**Document text:**
Monday, October 03, 2011

An Interesting Hypercalcemia Case

I thought I'd share this case I saw not too long ago. The patient, Mr. P, was a 52 year old man who was found incidentally to be hypercalcemic. His serum calcium was 10.9 mg/dL and on repeat 11.2 mg/dL (his albumin was normal, in case you medstudents out there were correctly asking that question).
While the workup of hypercalcemia should include a parathyroid hormone level early on as this may obliviate many other tests if this was inappropriately high (recall that one does not need to have a high PTH to have hyperparathyroidism- a common mistake that I encounter), his PTH was appropriately on the lower end.
So, working along the lines of 'non-PTH mediated hypercalcemia', what is your differential diagnosis, and plan?
(and if you're friends with me on FB and already saw my earlier posting, don't spoil the surprise!)

7 Comments:

Blogger The Quilter's Bag said...

This comment has been removed by the author.

10:13 PM  
Anonymous Anonymous said...

Assessment: Ask patient if he has any heart burns and is taking calcium carbonate (Tums)for relief. GFR? check creatinine level. Check TSH for calcitonin.
Diff dx: muliple myeloma, breast ca (men can have breast ca, too).
Tx: IV NS with furosemide. Agressively. increase weight bearing exercise.

10:20 PM  
Blogger vagus said...

His Creatinine and TSH were normal. So that rules out hyperthyroidism, while milk-alkali syndrome (I assume that's what you were getting at with the Tums remark) would be unlikely (the classical triad of metabolic alkalosis, hypercalcemia and renal failure).
Other labs to help work this up?

7:59 PM  
Anonymous Anonymous said...

Check PTH-related protein, 25-hydroxyvitamin D, and 1,25-dihydroxyvitamin D.
eval for underlying malignancy, granulomatous disease, vit D intox

5:50 PM  
Blogger vagus said...

All good thoughts. His PTHrp was negative, while 25- and 1,25-Vit D, and SPEP were normal.

**The data:**
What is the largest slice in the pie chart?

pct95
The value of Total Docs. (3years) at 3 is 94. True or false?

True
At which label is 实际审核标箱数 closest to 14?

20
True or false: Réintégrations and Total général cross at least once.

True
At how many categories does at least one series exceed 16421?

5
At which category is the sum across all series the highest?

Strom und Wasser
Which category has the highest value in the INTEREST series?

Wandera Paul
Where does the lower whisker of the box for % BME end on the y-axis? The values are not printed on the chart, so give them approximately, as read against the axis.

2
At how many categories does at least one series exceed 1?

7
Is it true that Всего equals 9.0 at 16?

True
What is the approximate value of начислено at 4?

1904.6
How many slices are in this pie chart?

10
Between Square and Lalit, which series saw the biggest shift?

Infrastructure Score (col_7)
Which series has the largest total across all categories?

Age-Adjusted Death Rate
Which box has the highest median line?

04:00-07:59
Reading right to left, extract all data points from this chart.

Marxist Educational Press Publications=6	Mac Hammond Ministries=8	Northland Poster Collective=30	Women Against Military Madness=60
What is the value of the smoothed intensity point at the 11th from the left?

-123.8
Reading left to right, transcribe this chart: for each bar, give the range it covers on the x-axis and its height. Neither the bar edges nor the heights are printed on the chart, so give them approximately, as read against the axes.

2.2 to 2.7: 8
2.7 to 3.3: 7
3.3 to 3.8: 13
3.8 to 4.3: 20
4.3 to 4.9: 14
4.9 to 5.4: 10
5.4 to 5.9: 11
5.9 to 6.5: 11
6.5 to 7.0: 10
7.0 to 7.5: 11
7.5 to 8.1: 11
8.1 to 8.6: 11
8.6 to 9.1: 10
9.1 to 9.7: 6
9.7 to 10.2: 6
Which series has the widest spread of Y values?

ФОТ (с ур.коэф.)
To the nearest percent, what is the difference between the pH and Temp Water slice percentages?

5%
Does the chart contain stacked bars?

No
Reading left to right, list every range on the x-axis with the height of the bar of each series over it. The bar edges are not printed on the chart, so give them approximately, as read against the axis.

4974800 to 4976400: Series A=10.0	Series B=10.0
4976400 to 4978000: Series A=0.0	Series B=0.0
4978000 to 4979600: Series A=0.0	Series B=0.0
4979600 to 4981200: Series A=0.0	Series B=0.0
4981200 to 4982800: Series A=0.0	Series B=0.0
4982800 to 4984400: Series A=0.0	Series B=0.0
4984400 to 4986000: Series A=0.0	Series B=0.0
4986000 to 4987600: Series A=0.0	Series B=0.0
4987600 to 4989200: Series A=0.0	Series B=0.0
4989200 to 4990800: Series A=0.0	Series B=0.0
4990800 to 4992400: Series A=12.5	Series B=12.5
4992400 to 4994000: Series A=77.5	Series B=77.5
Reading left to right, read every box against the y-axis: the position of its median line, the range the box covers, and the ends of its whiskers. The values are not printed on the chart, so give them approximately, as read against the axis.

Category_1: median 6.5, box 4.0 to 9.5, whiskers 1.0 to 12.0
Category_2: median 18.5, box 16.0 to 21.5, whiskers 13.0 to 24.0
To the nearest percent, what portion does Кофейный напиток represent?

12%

**Explore the material:**
[a] Reproduce the stretch of the hypercalcemia case post from "While the workup" through "Quilter's Bag said...".
[b] In the hypercalcemia case post, what were Mr. P's two serum calcium readings?
[c] Go on with the hypercalcemia case post from its last line.

**Per-task outputs:**
[a]
While the workup of hypercalcemia should include a parathyroid hormone level early on as this may obliviate many other tests if this was inappropriately high (recall that one does not need to have a high PTH to have hyperparathyroidism- a common mistake that I encounter), his PTH was appropriately on the lower end.
So, working along the lines of 'non-PTH mediated hypercalcemia', what is your differential diagnosis, and plan?
(and if you're friends with me on FB and already saw my earlier posting, don't spoil the surprise!)

7 Comments:

Blogger The Quilter's Bag said...

[b] 10.9 mg/dL, and 11.2 mg/dL on repeat.

[c]
The possible granulomatous diseases are numerous but tends to cause extrarenal hydroxylation of 25- to 1,25-Vit D leading to increased gut absorption of Ca. So, if you see a disproportionately higher 1,25- to 25-OH Vit D especially in the context of a suppressed PTH, this is a big clue (since the renal conversion is usually PTH mediated). But no, that wasn't the case here. Also, for good measure his ACE levels were normal (for board purposes, they like to ask about sarcoidosis FYI). Also, remember that hypercalcemia of malignancy can be via numerous mechanisms: PTHrp, bone metastasis, or as with granulomas some blood cancers can hydroxylate Vit D.
At this point we're probably still in the investigational stage- at these calcium levels this is still an outpatient workup and so IV fluid/bisphosphonates are probably not necessary.

7:51 PM  
Anonymous Anonymous said...

how about checking upep, spep, vitamin A, 24 hr urine collection for calcium?

? family hx hypercalcemia

3:07 PM  
Blogger vagus said...

His 24-hour urine calcium was midnormal. Given the normal SPEP I did not pursue a UPEP.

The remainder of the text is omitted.